Selected extract:
==============================

Posted on 01/14/2003 6:32:42 AM PST by syriacus

Last week the Washington Times tipped us; White House spokesman, Ari Fleischer, responded with a "we're-still-thinkin'-about-it" non-denial; Ward Connerly wrote a say-it-ain't so letter to Karl Rove; the Associated Press reported that President Bush was leaning the other way; and the clocked ticked relentlessly toward the Thursday deadline. The deadline is for the Bush administration to file an amicus brief in the two University of Michigan "diversity" cases that the Supreme Court will consider this term.

As it happens, the northeast is in the midst of a cold spell. The sparrows and wrens are puffed up against the chill; the leaves of the rhododendrons are curled into the shape of green cigars. It's skating weather on the ponds. The chill must have found its way into the Oval Office, where George Bush, too, is thinking about skating over the most-important ethical issue of his presidency. If the Washington Times is right, President Bush is ready to slide away from his responsibility to take a principled stand in favor of equal rights for all Americans.

Instead of submitting the brief prepared by his own Justice Department in support of the appeals filed by Jennifer Gratz and Barbara Grutter, who were denied admission to the University of Michigan because other students received racial preferences, President Bush appears prepared to skate around the pond of identity politics. That we are, at this late date, uncertain about the president's intentions, speaks volumes. Why does he hesitate?

He and his advisers seem to think that supporting Gratz and Grutter could hurt the president and the Republican party in its efforts to appeal to "minority voters." That probably doesn't mean African Americans, some 90 percent of whom vote Democratic no matter what; nor is it a pitch for swing Lakota voters on the Rosebud Indian Reservation in South Dakota. It is purely and simply a calculation of how Hispanics might respond if President Bush acts in favor of a colorblind Constitution.

In truth, no one knows how "Hispanics" would respond. The category of Hispanic is itself a nonsensical creation of the diversity industry. It is a label that lumps together people of widely disparate national origins, from Caribbean island to Andean states; languages, ethnicities; educations; prosperity; and political orientations. One has to assume that President Bush and his advisers of thinking of some crucial segment of that amorphous category — a segment whose party commitment is up for grabs and whose choice will be influenced by the party's willingness to support a system of ethnic spoils in the distribution of public goods.

We have, in other words, a case in which electoral strategy appears to threaten — and perhaps is ready to triumph over — bedrock principle. The principle needs no further exposition. No politically sentient creature in Washington or around the country mistakes it. The Michigan cases are an opportunity to close a 25-year-old loophole in the law whereby the guarantee of legal equality, regardless of race, has been ignored by thousands of colleges and universities. Either Americans are in favor of racial equality or they are not. Those who support the Grutter and Gratz appeals favor equality. Those who support the University of Michigan's pursuit of "diversity as a plus factor" favor inequality. Those who stand in the middle favor what? Expediency, I suppose.

==============================

Collected material:
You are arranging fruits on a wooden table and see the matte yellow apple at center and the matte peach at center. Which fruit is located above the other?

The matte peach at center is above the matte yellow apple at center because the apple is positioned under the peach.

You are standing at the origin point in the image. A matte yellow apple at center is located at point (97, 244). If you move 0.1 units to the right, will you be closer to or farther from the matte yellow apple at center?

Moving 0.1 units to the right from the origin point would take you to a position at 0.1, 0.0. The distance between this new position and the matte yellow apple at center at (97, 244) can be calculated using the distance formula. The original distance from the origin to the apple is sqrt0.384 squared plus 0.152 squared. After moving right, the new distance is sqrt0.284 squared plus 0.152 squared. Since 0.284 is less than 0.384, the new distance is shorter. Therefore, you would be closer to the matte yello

==============================

Exercise instructions:
1. According to the column on the Michigan admissions cases, who wrote a letter to Karl Rove?
2. Extend the column on the Michigan admissions cases with a few more paragraphs, picking up after its final sentence.
The material above comes from a separate source and has no connection to the column on the Michigan admissions cases.

Answers to the exercises:
1. Ward Connerly.

2.
But how expedient is the Bush administration's supposed calculation in favor of skating away from the issue? Machiavelli, I think, would regard it as amateurish. A political party that woos an ethnic block with the implied promise that it will be exempted from the ordinary rules of competition makes a bad bargain. It sacrifices its ability to appeal to all people in terms of the genuine ideals of American society to win a loyalty of a few people based on exceptions to those ideals. Those whose loyalty is won this way exist as a group only because of their supposed neediness, which therefore becomes inexhaustible. The party that wins votes this way in one election is hostage to those votes in the next.

President Bush has a mixed record on these matters. As governor of Texas, he often stood up for the principle of supporting equal rights, but he also has been lured on occasion by the snake-oil nostrums such as "diversity" politics. His disappointing stand in August 2001 in favor of ethnic set-asides in government contracting in the Adarand case is one instance.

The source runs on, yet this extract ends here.